There is a car. There is a corpse of a car at the front entrance of our high school.  From the back seat, I see Steve’s head crane and turn to get a better view as we drive past.  “Bajesus.  What the fuck is that?”  Marcy, his girlfriend, my good friend, deftly turns the car around. There was little chance of hitting or inconveniencing another driver. It is Sunday. This is almost the middle of nowhere. Nowhere Central is a few miles down the road, at my house.

Steve scrambles out, leaning over the M.A.D.D. sign propped up against the car, scanning for more information.

“When did this go up?” I ask Marcy.
She shrugs. “I didn’t see it at practice yesterday.”
“Well, now I can’t wait for prom,” I say with studied sarcasm, unable to take my eyes off the Once-Car.

Marcy is unable to take her eyes off of Steve.
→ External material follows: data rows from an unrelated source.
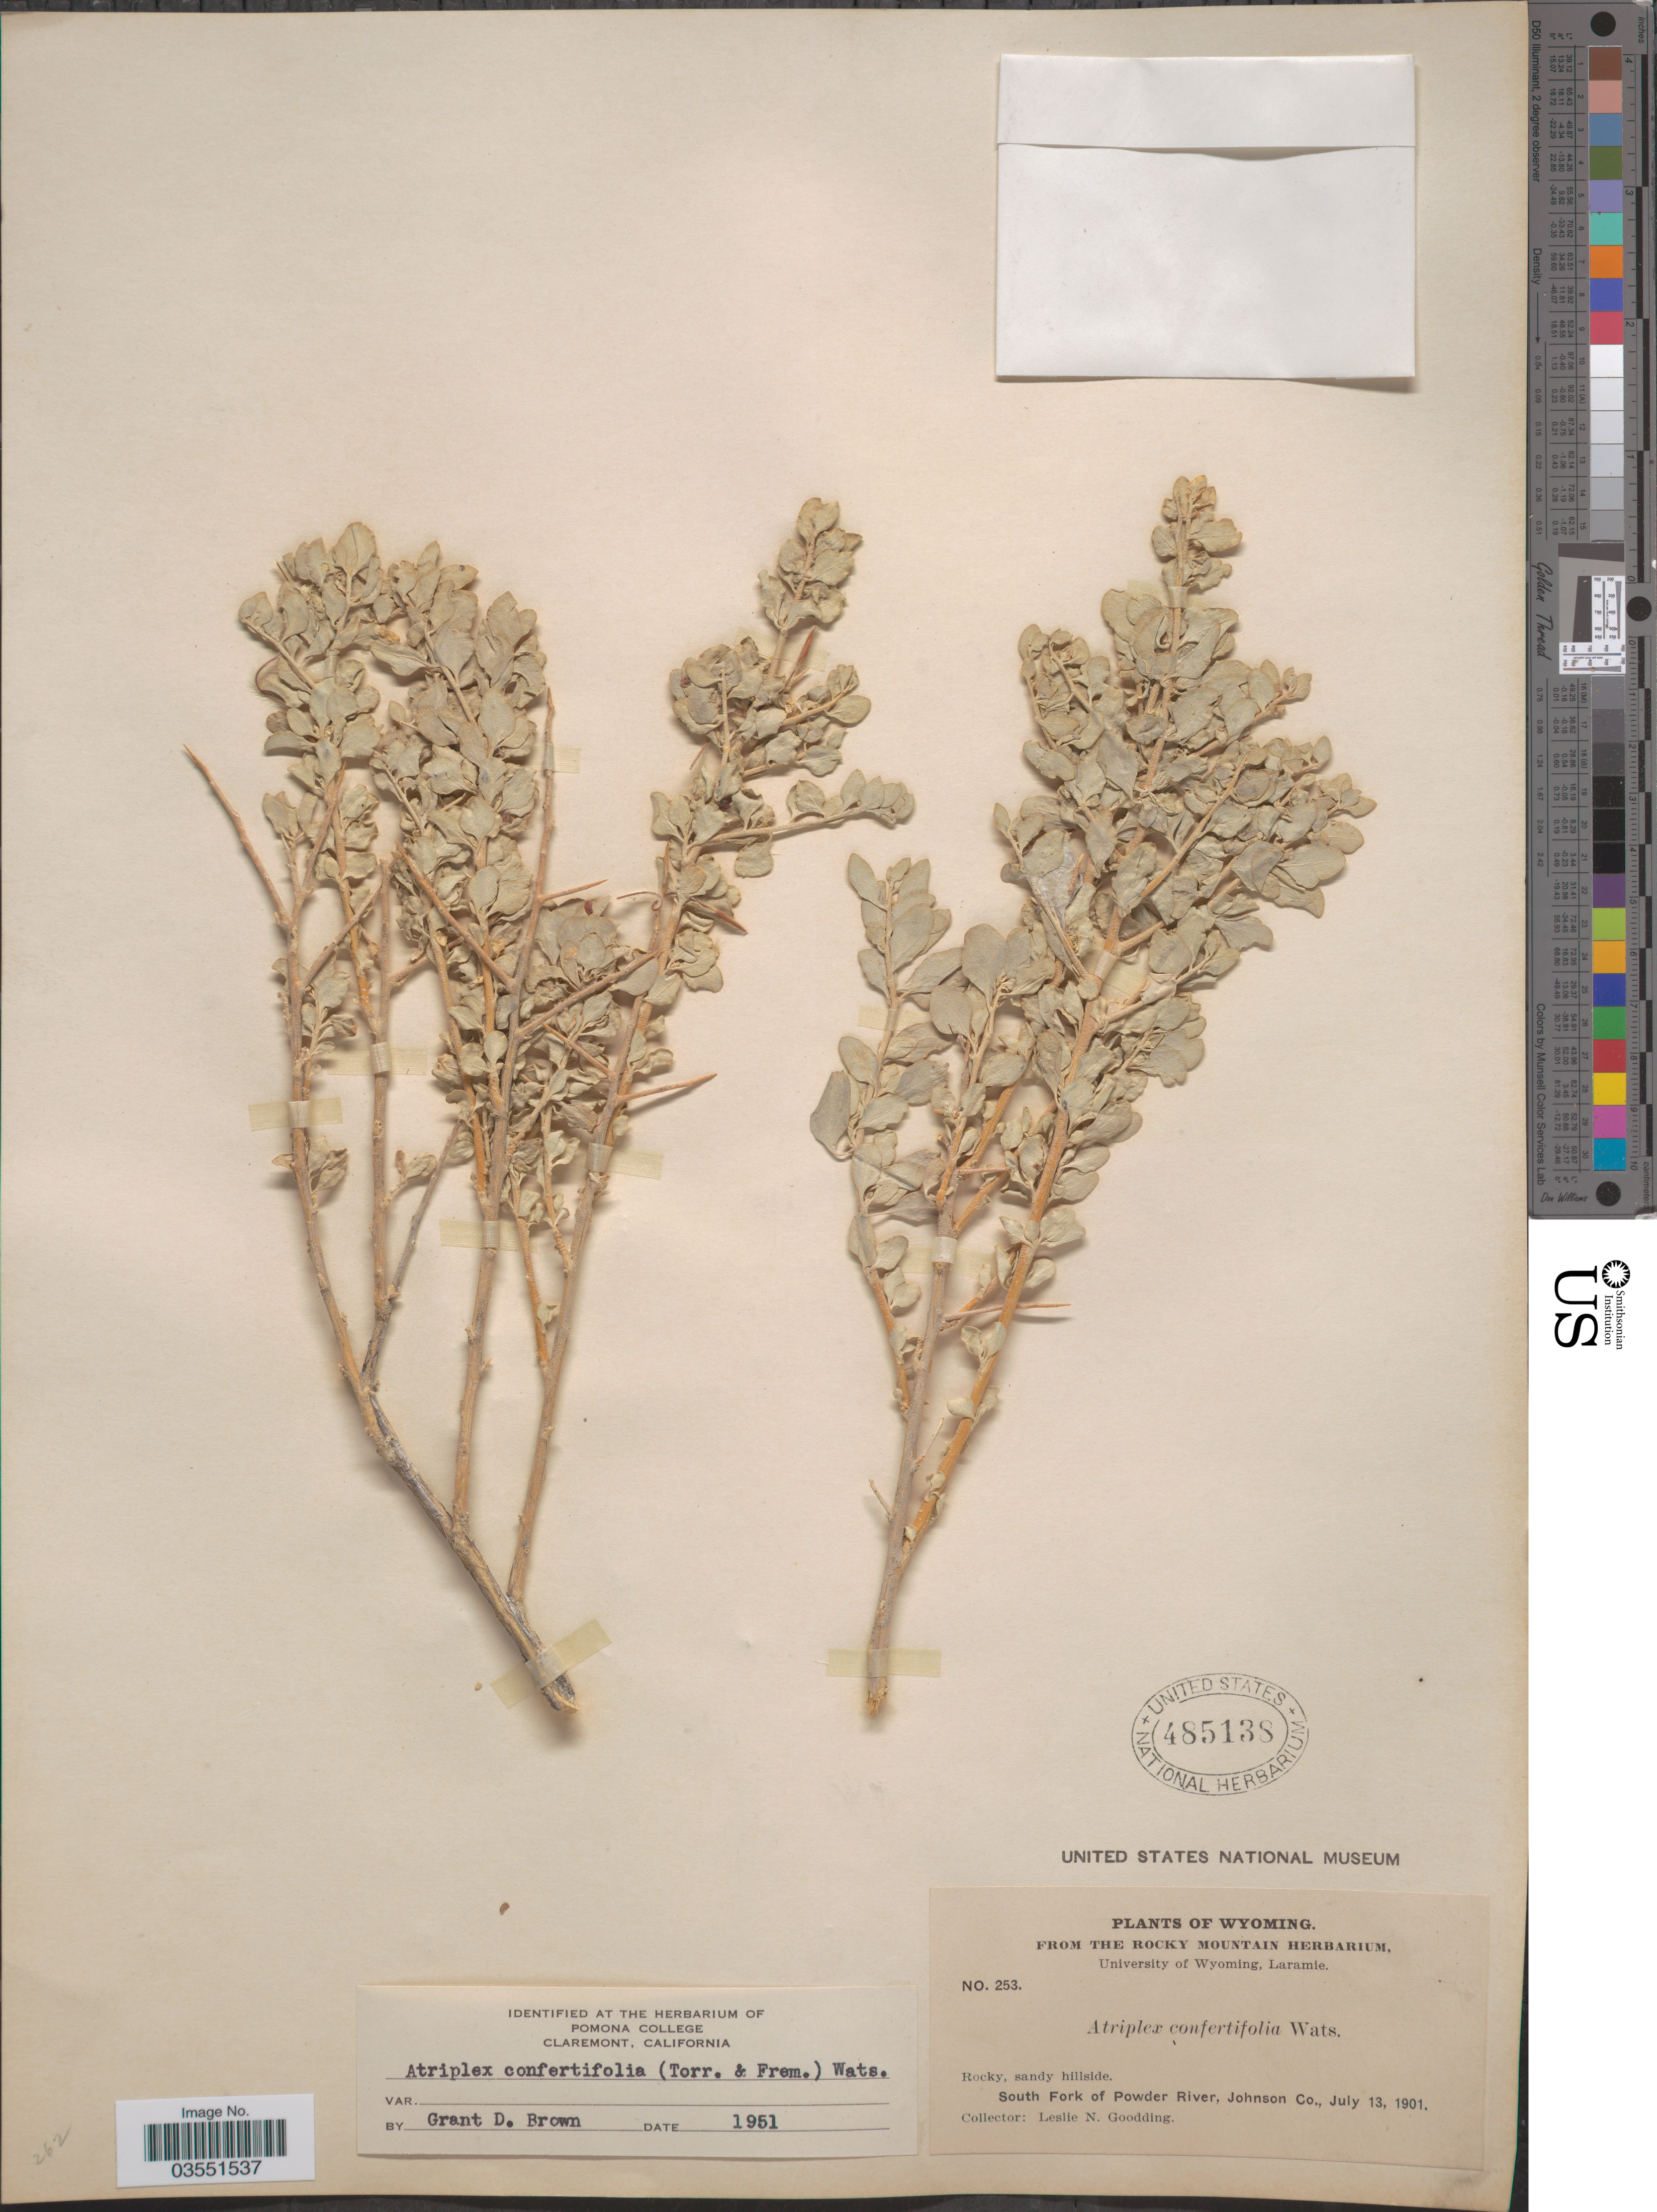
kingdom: Plantae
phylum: Tracheophyta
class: Magnoliopsida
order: Caryophyllales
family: Amaranthaceae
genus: Atriplex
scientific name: Atriplex confertifolia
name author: (Torr. & Frém.) S. Watson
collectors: L. N. Goodding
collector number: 253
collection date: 1901-07-13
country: United States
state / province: Wyoming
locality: South Fork of Powder River, Johnson Co.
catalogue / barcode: US 485138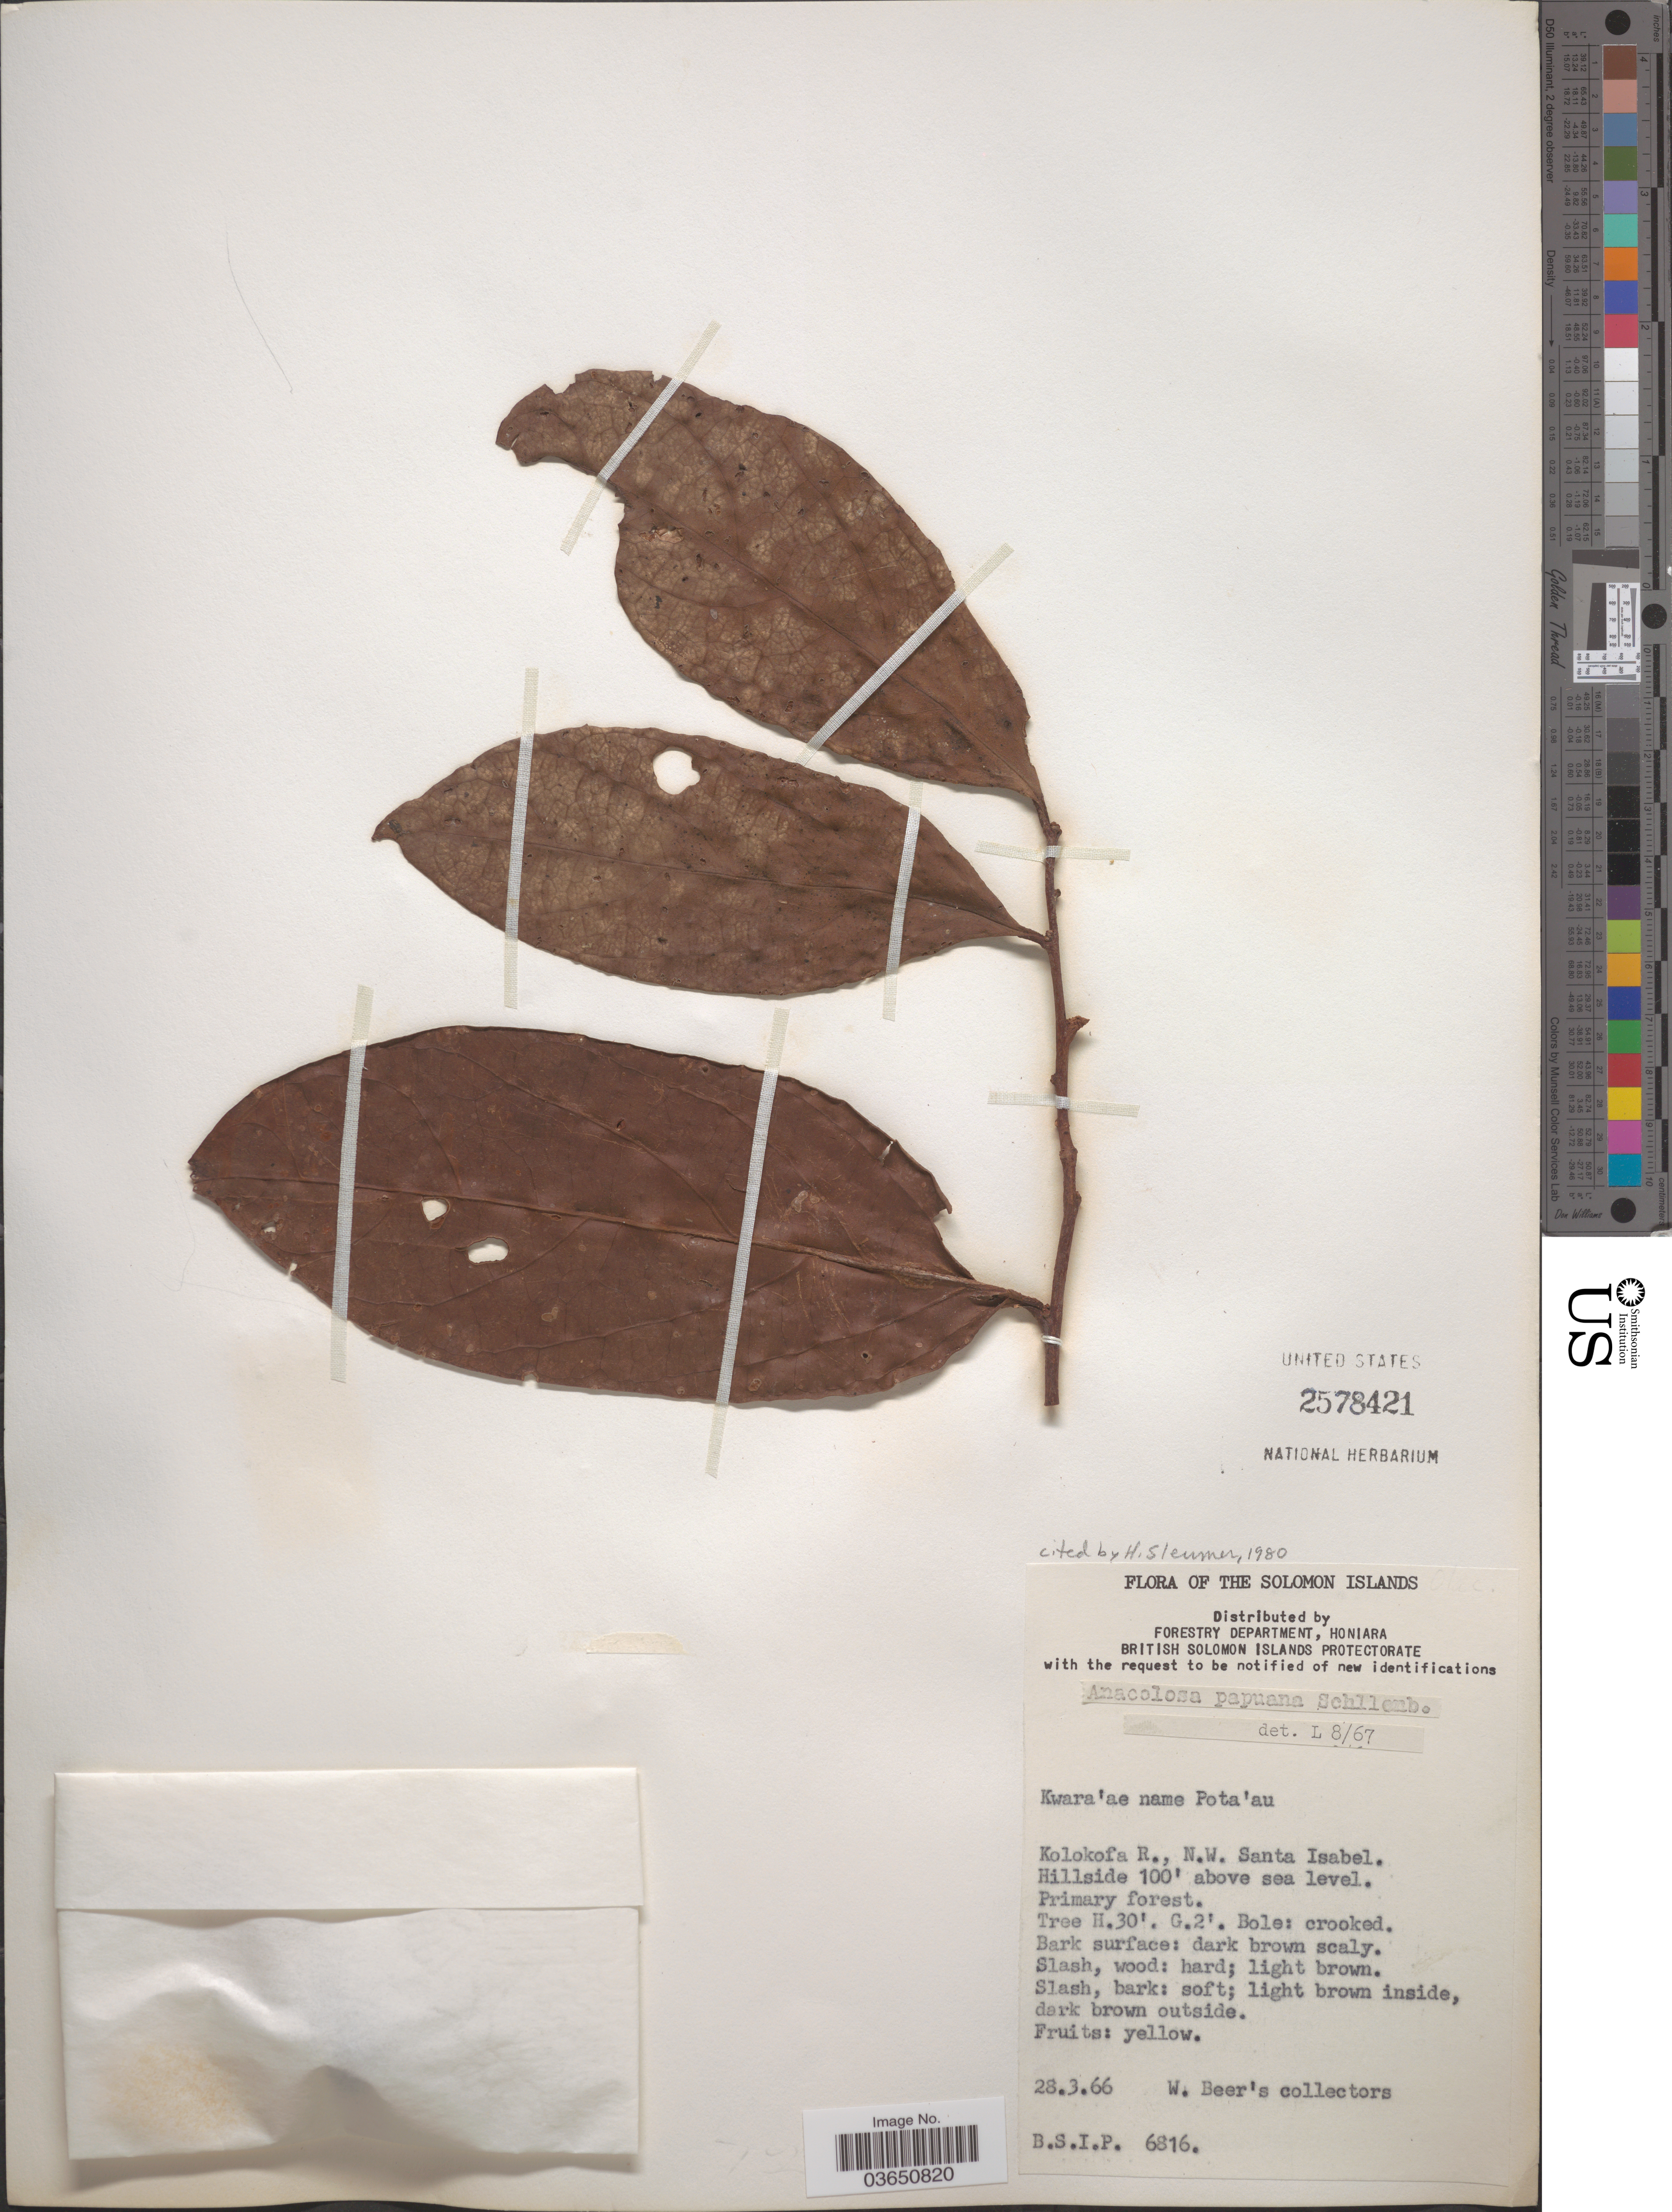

He pulls up the hood of his sweatshirt from the rival school he attends and his voice is somber. “Dominus ominus…vini, vidi, vino.”

She laughs. “You’re so bad!”

Not so bad. She jumps out of the car to go to him.  I start to follow, only to take my hand off the door handle when they begin to kiss hungrily next to the wreck’s trunk, which is now also its back seat.

I don’t turn my head away, but I’m not really paying attention to them.  My own boyfriend is not there. He isn’t the daytime joyriding type. I will learn in a few weeks that he also isn’t the long distance relationship type.

Marcy and Steve rub noses and giggle their way into a hug. He walks her back to the driver’s seat. He is large, athletic, a protective bear. She is tiny and mighty and the world is hers.  I don’t know why I am there.

Steve pulls his hood down and turns to face me. His wriggling eyebrows almost reach his buzz cut.  “Don’t drink and drive, kid.”

I snort.  I don’t drink yet. I’m still under the spell of my mother, the Once-Catholic, and her belief that drinking is drunk is drinking problem is loss of control is danger.

We peel out of there.  Her hand on his thigh heats up the car and quickly erases me from all but primitive memory.  We head to my house so they can drop me off.

They bathe in anticipation of pouring into each other like lava, and I wonder what’s on tv tonight, and we’re all lost in the future until we hear the roar of a siren behind us.

Steve pulls his hood back up over his head.

Marcy rolls down her window. “Is there a problem, officer?”

The policeman taps on his ticket pad and milks his pause.  He points to the car wreck, the remains of a prom past with its twisted metal and glassless windshield and probable blood spatters and grey matter if one were to look closely enough.

“If I go back to that car, am I going to find anything wrong with it?”

And I start laughing and I start crying.